Location was important to Dr. G – she wanted to work on the east side of Portland, near her home, and she preferred .8 time.
“We talked a lot. I wanted to make sure I really understood what she was looking for,” Emma says. “I did all the behind-the-scenes work to get her what she needed and wanted. It was really rewarding to set Dr. G up in this position. It’s work she feels a real calling to do, and it’s such a huge need in the Portland area — as it is in big cities across the country. It was a real win-win.”
For Dr. G, every day brings new challenges and joys.
Detox centers and addiction specialists are incredibly rare at hospitals, and yet hospitals are heavily impacted by addiction. Studies show that around 20 percent of hospital admissions are drug or alcohol related, and emergency departments are hit the hardest. Most hospitals don’t have anyone specifically trained in addiction medicine who can help as patients begin going through withdrawals.
Addicted patients need their health problems addressed, but they also need help getting through detox, stabilizing on medication to prevent continued use, and assistance getting into intervention programs like counseling and other outpatient resources. One of Dr. G’s goals at PPMC is to ensure that residents and faculty are receiving addiction medicine training.
“It’s so important, because addiction is everywhere now, and we have to find a better way to deal with it,” she says. “The old way is to treat what people are admitted for, like a seizure, try to manage the withdrawal and discharge them with no plan. They keep drinking or using, they come back with symptoms, and we start all over; it’s a revolving door.

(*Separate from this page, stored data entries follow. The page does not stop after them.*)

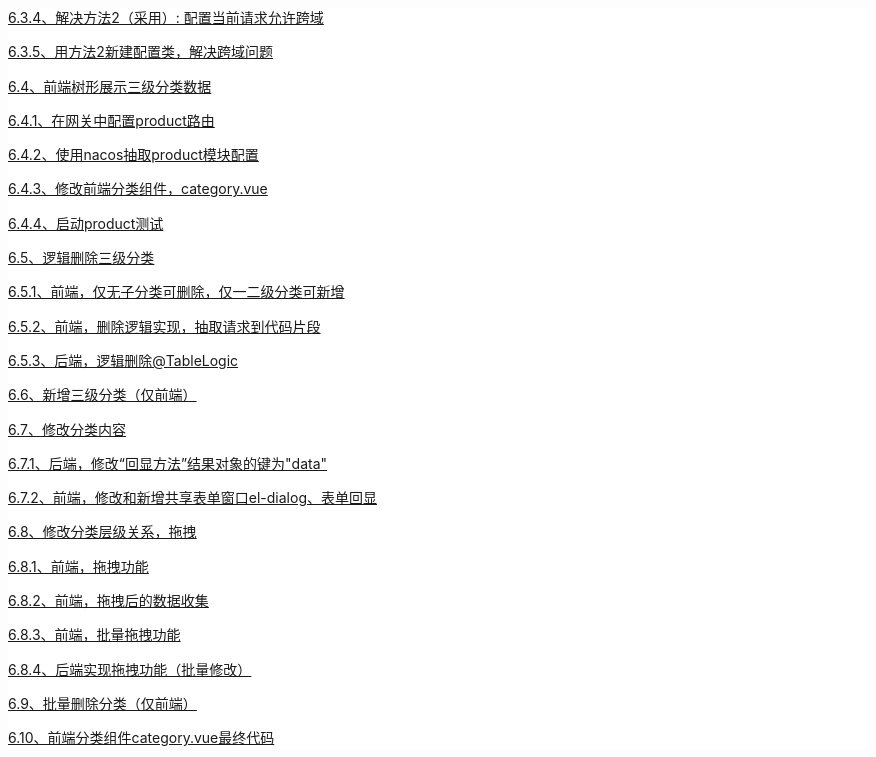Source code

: [6.3.4、解决方法2（采用）: 配置当前请求允许跨域](#6.3.4%E3%80%81%E8%A7%A3%E5%86%B3%E6%96%B9%E6%B3%952%EF%BC%88%E9%87%87%E7%94%A8%EF%BC%89%3A%20%E9%85%8D%E7%BD%AE%E5%BD%93%E5%89%8D%E8%AF%B7%E6%B1%82%E5%85%81%E8%AE%B8%E8%B7%A8%E5%9F%9F)

[6.3.5、用方法2新建配置类，解决跨域问题](#6.3.5%E3%80%81%E7%94%A8%E6%96%B9%E6%B3%952%E6%96%B0%E5%BB%BA%E9%85%8D%E7%BD%AE%E7%B1%BB%EF%BC%8C%E8%A7%A3%E5%86%B3%E8%B7%A8%E5%9F%9F%E9%97%AE%E9%A2%98)

[6.4、前端树形展示三级分类数据](#6.4%E3%80%81%E5%89%8D%E7%AB%AF%E5%B1%95%E7%A4%BA%E6%9F%A5%E8%AF%A2%E7%BB%93%E6%9E%9C)

[6.4.1、在网关中配置product路由](#6.4.1%E3%80%81%E5%9C%A8%E7%BD%91%E5%85%B3%E4%B8%AD%E9%85%8D%E7%BD%AEproduct%E8%B7%AF%E7%94%B1)

[6.4.2、使用nacos抽取product模块配置](#6.4.2%E3%80%81%E4%BD%BF%E7%94%A8nacos%E6%8A%BD%E5%8F%96product%E6%A8%A1%E5%9D%97%E9%85%8D%E7%BD%AE)

[6.4.3、修改前端分类组件，category.vue](#6.4.3%E3%80%81%E4%BF%AE%E6%94%B9%E5%89%8D%E7%AB%AF%E5%88%86%E7%B1%BB%E7%BB%84%E4%BB%B6%EF%BC%8Ccategory.vue)

[6.4.4、启动product测试](#6.4.4%E3%80%81%E5%90%AF%E5%8A%A8product%E6%B5%8B%E8%AF%95)

[6.5、逻辑删除三级分类](#6.5%E3%80%81%E4%B8%89%E7%BA%A7%E5%88%86%E7%B1%BB%E5%88%A0%E9%99%A4)

[6.5.1、前端，仅无子分类可删除，仅一二级分类可新增](#6.5.1%E3%80%81%E5%89%8D%E7%AB%AF%EF%BC%8C%E4%BB%85%E6%97%A0%E5%AD%90%E5%88%86%E7%B1%BB%E5%8F%AF%E5%88%A0%E9%99%A4%EF%BC%8C%E4%BB%85%E4%B8%80%E4%BA%8C%E7%BA%A7%E5%88%86%E7%B1%BB%E5%8F%AF%E6%96%B0%E5%A2%9E)

[6.5.2、前端，删除逻辑实现，抽取请求到代码片段](#6.5.2%E3%80%81%E5%89%8D%E7%AB%AF%EF%BC%8C%E5%88%A0%E9%99%A4%E9%80%BB%E8%BE%91%E5%AE%9E%E7%8E%B0%EF%BC%8C%E6%8A%BD%E5%8F%96%E8%AF%B7%E6%B1%82%E5%88%B0%E4%BB%A3%E7%A0%81%E7%89%87%E6%AE%B5)

[6.5.3、后端，逻辑删除@TableLogic](#6.5.3%E3%80%81%E5%90%8E%E7%AB%AF%EF%BC%8C%E9%80%BB%E8%BE%91%E5%88%A0%E9%99%A4%40TableLogic)

[6.6、新增三级分类（仅前端）](#6.6%E3%80%81%E4%B8%89%E7%BA%A7%E5%88%86%E7%B1%BB%E6%96%B0%E5%A2%9E)

[6.7、修改分类内容](#6.7%E3%80%81%E5%9F%BA%E6%9C%AC%E4%BF%AE%E6%94%B9%E5%8A%9F%E8%83%BD)

[6.7.1、后端，修改“回显方法”结果对象的键为"data"](#6.7.1%E3%80%81%E5%90%8E%E7%AB%AF%E4%BF%AE%E6%94%B9%E8%BF%94%E5%9B%9E%E7%BB%93%E6%9E%9C%E7%9A%84%E9%94%AE%E4%B8%BA%22data%22%C2%A0) 

[6.7.2、前端，修改和新增共享表单窗口el-dialog、表单回显](#6.7.2%E3%80%81%E5%89%8D%E7%AB%AF%EF%BC%8C%E4%BF%AE%E6%94%B9%E5%92%8C%E6%96%B0%E5%A2%9E%E5%85%B1%E4%BA%AB%E8%A1%A8%E5%8D%95%E7%AA%97%E5%8F%A3el-dialog%E3%80%81%E8%A1%A8%E5%8D%95%E5%9B%9E%E6%98%BE)

[6.8、修改分类层级关系，拖拽](#6.8%E3%80%81%E6%8B%96%E6%8B%BD%E4%BF%AE%E6%94%B9%E5%8A%9F%E8%83%BD)

[6.8.1、前端，拖拽功能](#6.8.1%E3%80%81%E5%89%8D%E7%AB%AF%EF%BC%8C%E6%8B%96%E6%8B%BD%E5%8A%9F%E8%83%BD)

[6.8.2、前端，拖拽后的数据收集](#6.8.2%E3%80%81%E5%89%8D%E7%AB%AF%EF%BC%8C%E6%8B%96%E6%8B%BD%E5%90%8E%E7%9A%84%E6%95%B0%E6%8D%AE%E6%94%B6%E9%9B%86)

[6.8.3、前端，批量拖拽功能](#6.8.3%E3%80%81%E5%89%8D%E7%AB%AF%EF%BC%8C%E6%89%B9%E9%87%8F%E6%8B%96%E6%8B%BD%E5%8A%9F%E8%83%BD)

[6.8.4、后端实现拖拽功能（批量修改）](#6.8.4%E3%80%81%E5%90%8E%E7%AB%AF%E5%AE%9E%E7%8E%B0%E6%8B%96%E6%8B%BD%E5%8A%9F%E8%83%BD)

[6.9、批量删除分类（仅前端）](#6.9%E3%80%81%E6%89%B9%E9%87%8F%E5%88%A0%E9%99%A4%E5%8A%9F%E8%83%BD)

[6.10、前端分类组件category.vue最终代码](#6.10%E3%80%81%E5%89%8D%E7%AB%AF%E5%88%86%E7%B1%BB%E7%BB%84%E4%BB%B6category.vue%E6%9C%80%E7%BB%88%E4%BB%A3%E7%A0%81)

“At Providence, we are building awareness around the treatments and knowledge that are needed to actually address these disorders. I’m working on bringing in peer mentors and getting psychologists to round with me. We hope to hire another doctor to join me, and we’re talking about opening up an outpatient bridge clinic where people can go once they’re discharged, so we can follow up with them and take some of the pressure off our primary care clinics.”
Meanwhile, Dr. G works daily to make a difference with her work, which she says always starts with connection and establishing a rapport with her patients — an important first step because of the nature of the disease.
“It’s important that my patients come to know me and trust me, because an addicted person will typically make seven attempts at rehabilitation before it sticks,” she says. “I don’t care how many times I see someone, as long as they don’t die. The more attempts they make, the more likely they are to get clean and sober and completely change their lives.”
Now four years out of residency, Dr. G says she couldn’t be happier with where she has ended up – living in a city she loves, working at a progressive, pioneering hospital, doing work that fulfills a huge need in her community.
“Things have unfolded in an amazing way,” she says. “I couldn’t have imagined it going any better. What I’ve learned is that if you want to do something, people will help you. If you’re motivated, you can achieve your goals as long as you’re willing to step outside the box.
“Some people get on the hamster wheel and grind it out. But if you want to do something unique or different, you can. You have to blaze the trail yourself and ask for help along the way. I wanted to do something different – I wanted something that made my career amazing, and I found it.”